§ THE TASK:
Copy every line of the listing below verbatim, omitting the pictures.

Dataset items
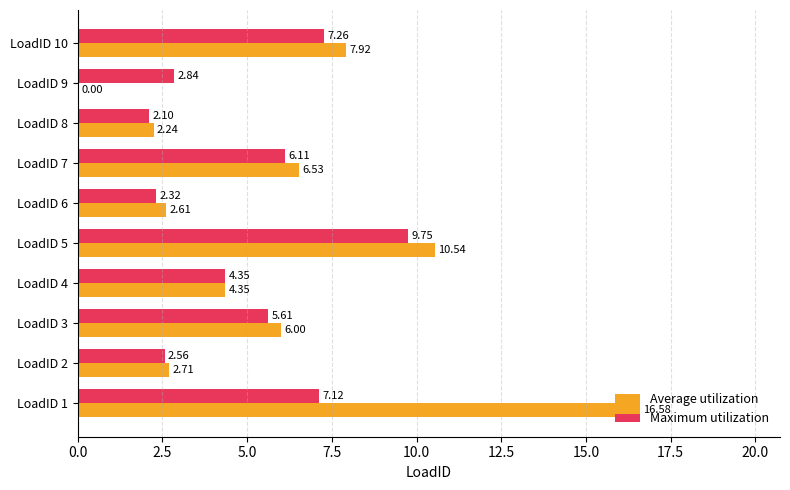

What is the sum of all Maximum utilization values?

50.0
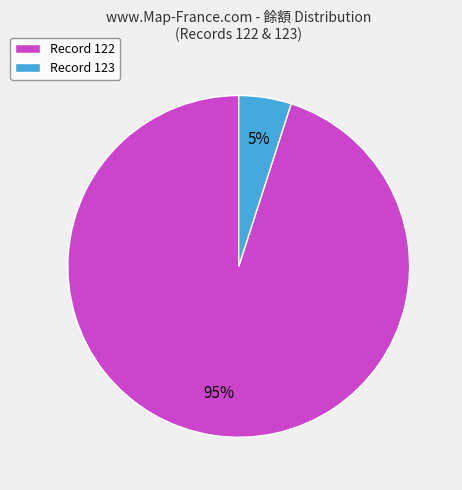

What is the majority slice?

Record 122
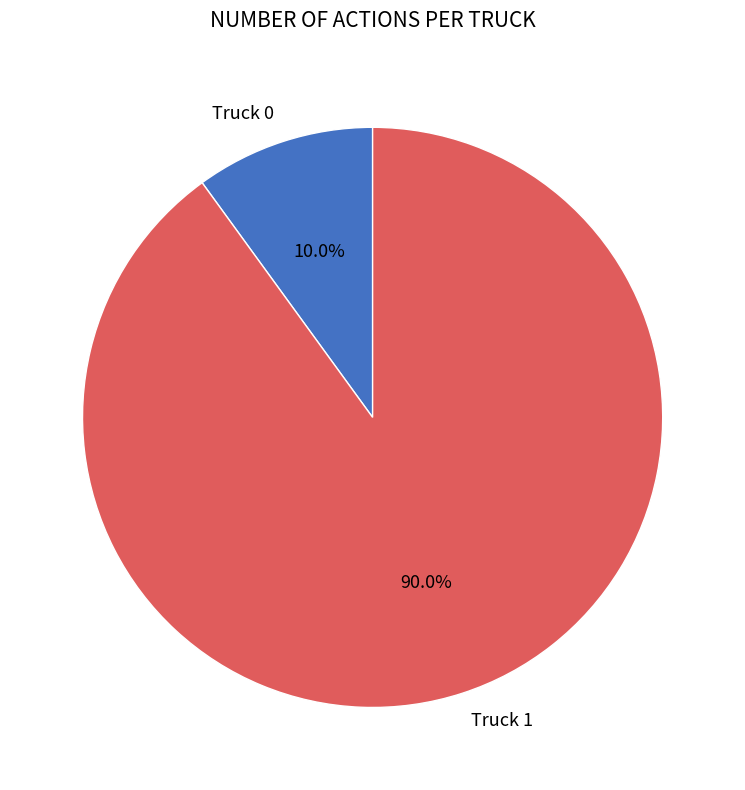

To the nearest percent, what is the difference between the largest and smallest slice percentages?

80%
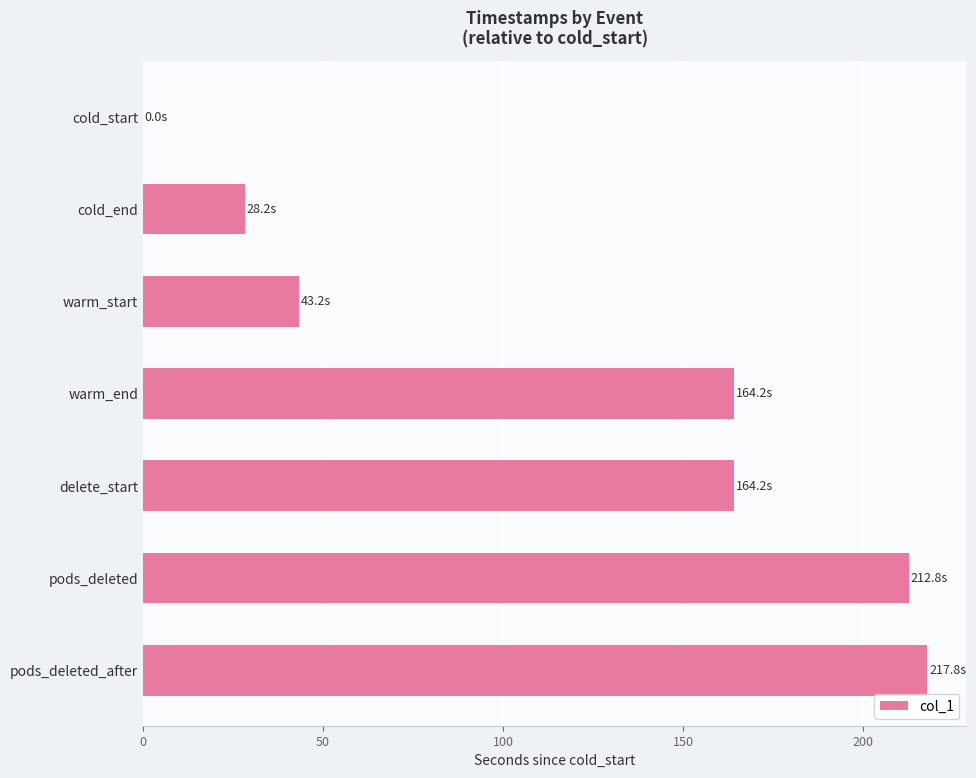

Reading top to bottom, list all the values displayed in this chart.

cold_start=0.0	cold_end=28.2	warm_start=43.2	warm_end=164.2	delete_start=164.2	pods_deleted=212.8	pods_deleted_after=217.8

§ WRITTEN SOLUTION:
What is the sum of all Maximum utilization values?

50.0

What is the majority slice?

Record 122

To the nearest percent, what is the difference between the largest and smallest slice percentages?

80%

Reading top to bottom, list all the values displayed in this chart.

cold_start=0.0	cold_end=28.2	warm_start=43.2	warm_end=164.2	delete_start=164.2	pods_deleted=212.8	pods_deleted_after=217.8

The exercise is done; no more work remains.